New Watchmen Movie Is Already Doomed
DC announced a new Watchmen movie recently at San Diego Comic-Con. This new attempt to adapt the most famous comic book of all time is going to be animated, conceivably making it the most faithful adaptation of the property to date. And yet, no movie adaptation of Watchmen can ever be 100 percent faithful to the source material, and with good reason: Alan Moore designed it that way.
While most people consider Watchmen to be just a gritty deconstruction of superhero comics—which on one level it is—like most good literature, it’s far too complex to be broken down so easily. Watchmen is, in many ways, a love letter to the medium of comic books itself.
Specifically superhero comics. Over twelve issues, Watchmen, in its own way, tells the history of superheroes from their humble origins in the ’30s and ’40s to what was then, present-day 1987.
[N]o movie adaptation of Watchmen can ever be 100 percent faithful to the source material, and with good reason: Alan Moore designed it that way.

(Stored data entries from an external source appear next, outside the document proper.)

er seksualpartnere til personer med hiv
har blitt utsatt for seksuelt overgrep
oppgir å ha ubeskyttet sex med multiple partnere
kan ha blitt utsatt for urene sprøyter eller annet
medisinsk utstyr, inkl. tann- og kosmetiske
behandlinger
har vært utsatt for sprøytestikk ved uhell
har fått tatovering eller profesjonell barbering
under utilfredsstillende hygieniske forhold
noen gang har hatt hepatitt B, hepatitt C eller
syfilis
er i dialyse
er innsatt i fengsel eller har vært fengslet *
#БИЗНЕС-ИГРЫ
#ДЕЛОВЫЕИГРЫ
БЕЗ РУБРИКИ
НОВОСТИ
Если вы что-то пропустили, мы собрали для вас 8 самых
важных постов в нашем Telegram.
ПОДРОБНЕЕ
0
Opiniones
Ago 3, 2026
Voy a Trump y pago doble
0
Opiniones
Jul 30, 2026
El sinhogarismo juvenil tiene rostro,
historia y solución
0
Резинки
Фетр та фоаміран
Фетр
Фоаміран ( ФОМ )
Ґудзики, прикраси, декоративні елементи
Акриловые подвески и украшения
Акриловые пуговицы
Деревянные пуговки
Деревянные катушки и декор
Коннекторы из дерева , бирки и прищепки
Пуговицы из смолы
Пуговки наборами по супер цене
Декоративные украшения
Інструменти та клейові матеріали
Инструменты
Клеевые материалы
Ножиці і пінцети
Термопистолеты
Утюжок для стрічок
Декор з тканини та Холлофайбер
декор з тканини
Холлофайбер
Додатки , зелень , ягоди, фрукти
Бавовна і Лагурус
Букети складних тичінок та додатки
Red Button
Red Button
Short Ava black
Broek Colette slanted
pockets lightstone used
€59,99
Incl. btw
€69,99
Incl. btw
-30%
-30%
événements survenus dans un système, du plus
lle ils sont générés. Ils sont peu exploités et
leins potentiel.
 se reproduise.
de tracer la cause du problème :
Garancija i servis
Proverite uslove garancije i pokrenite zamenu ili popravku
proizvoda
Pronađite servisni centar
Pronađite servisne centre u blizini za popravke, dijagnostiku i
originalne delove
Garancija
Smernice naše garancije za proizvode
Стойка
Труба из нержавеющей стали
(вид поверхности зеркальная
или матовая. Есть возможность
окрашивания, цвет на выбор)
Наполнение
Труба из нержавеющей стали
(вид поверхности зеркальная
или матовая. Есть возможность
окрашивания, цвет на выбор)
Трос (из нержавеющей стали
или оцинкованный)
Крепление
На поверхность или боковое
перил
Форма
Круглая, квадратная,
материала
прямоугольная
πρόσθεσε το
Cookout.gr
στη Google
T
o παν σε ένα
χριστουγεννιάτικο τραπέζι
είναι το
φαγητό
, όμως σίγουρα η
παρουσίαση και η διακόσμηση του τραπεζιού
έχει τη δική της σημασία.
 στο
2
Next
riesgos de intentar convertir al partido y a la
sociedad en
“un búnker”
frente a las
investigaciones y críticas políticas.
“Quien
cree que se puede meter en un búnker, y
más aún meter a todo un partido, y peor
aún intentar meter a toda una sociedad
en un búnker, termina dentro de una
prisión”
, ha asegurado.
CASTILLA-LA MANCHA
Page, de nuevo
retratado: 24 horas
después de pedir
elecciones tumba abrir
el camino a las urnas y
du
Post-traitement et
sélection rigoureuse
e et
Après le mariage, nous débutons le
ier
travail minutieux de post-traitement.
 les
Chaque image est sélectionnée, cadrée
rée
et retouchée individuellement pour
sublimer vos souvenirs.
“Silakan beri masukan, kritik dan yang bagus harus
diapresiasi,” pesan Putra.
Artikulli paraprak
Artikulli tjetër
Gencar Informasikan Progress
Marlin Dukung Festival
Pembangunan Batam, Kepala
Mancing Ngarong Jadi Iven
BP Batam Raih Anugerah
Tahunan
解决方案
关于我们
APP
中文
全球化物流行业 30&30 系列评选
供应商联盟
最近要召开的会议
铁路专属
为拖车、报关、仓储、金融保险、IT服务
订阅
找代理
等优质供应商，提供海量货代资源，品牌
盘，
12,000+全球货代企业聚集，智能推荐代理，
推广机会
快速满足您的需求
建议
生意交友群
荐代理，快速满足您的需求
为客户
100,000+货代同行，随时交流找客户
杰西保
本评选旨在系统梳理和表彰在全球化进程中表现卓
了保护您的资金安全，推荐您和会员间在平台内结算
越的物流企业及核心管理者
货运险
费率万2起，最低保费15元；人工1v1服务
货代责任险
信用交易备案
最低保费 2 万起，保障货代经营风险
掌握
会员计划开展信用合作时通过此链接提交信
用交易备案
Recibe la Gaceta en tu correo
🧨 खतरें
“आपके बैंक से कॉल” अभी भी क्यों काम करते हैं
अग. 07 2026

In other words, Watchmen is a comic book about comic books, and no movie will ever be able to convey that properly. Alan Moore was once quoted as saying that what he wanted to explore with Watchmen was “The areas that comics succeed in where no other media is capable of operating.” Moore has stressed time and time again that there are things he did with Watchmen that “That could only work in a comic and were indeed designed to show off things that other media can’t.”
And yet, Warner Bros. just keeps trying to turn Watchmen into something else, first a live-action movie, then a sequel miniseries, and now an animated film. What’s that saying about the definition of insanity?
There have been several YouTube video essays like this one by Kaptainkristian that go into great detail about why Watchmen is inherently unadaptable. It all boils down to how the comic book was constructed.
Alan Moore has stressed time and time again that there are things he did with Watchmen that “could only work in a comic and were indeed designed to show off things that other media can’t.”
All 12 issues of Watchmen are comprised of pages featuring nine panels laid out in a grid. This grid setup allows for storytelling techniques that only work on paper, such as with issue #5, “Fearful Symytry” where the pages from the first half of the book mirror the pages in the second half of the book, with the middle two pages converging into a single image.
Zack Snyder’s Watchmen
It’s a visual statement that doesn’t translate well to the screen, as evidenced by the 2009 Watchmen movie from Zack Snyder. Snyder attempts to make up for the lack of comic panels by using slow motion and other movie gimmicks, but they’re a poor substitute for what’s on the page.
Something like Rorschach’s word balloons being smooth and uniform prior to a traumatic event involving a little girl and jagged and messy afterward to convey his crumbling psyche just can’t be translated accurately to the screen.
Even the character of Doctor Manhattan, Watchmen‘s only character with any so-called “super powers” is inexorably tied to the medium of comic books. The non-linear way in which Manhattan experiences time is meant to mimic the way time exists in a comic book.
The events on page 2 are happening at the same time as the events on page 22. Readers are free to flip back or skip ahead whenever they wish because all parts of the story exist simultaneously. This is, again, something that is nigh impossible to articulate when Watchmen is made into a movie.
Adapting Watchmen into a movie is kind of like adapting the classic Beatles album, Sgt. Pepper’s Lonely Heart’s Club Band into a series of watercolor paintings. The paintings could convey lyrics from the songs and possibly, depending on how good the artist is, even feelings that certain songs evoke in the listener.
No matter what, though, no medium other than a sound recording is ever going to accurately portray the experience of Sgt Pepper, just like no movie is ever going to capture the essence of what it’s like to read Watchmen.
While there have been several attempts to adapt Moore’s work into film—The League of Extraordinary Gentlemen, V for Vendetta, The Killing Joke—most of them only serve to prove just how impossible it is to translate Moore’s voice and themes to the big screen.
Watchmen is, of course, the most dubious example, but none of the movies really do Moore any justice, and most only succeed at ruining a piece of art in the name of commerce. Hence why, we are getting yet another Watchmen movie.
Obviously, we’ll reserve our final judgment until the movie is released sometime in 2024, but considering the comic’s unfilmable nature, we aren’t getting our hopes up for a masterpiece.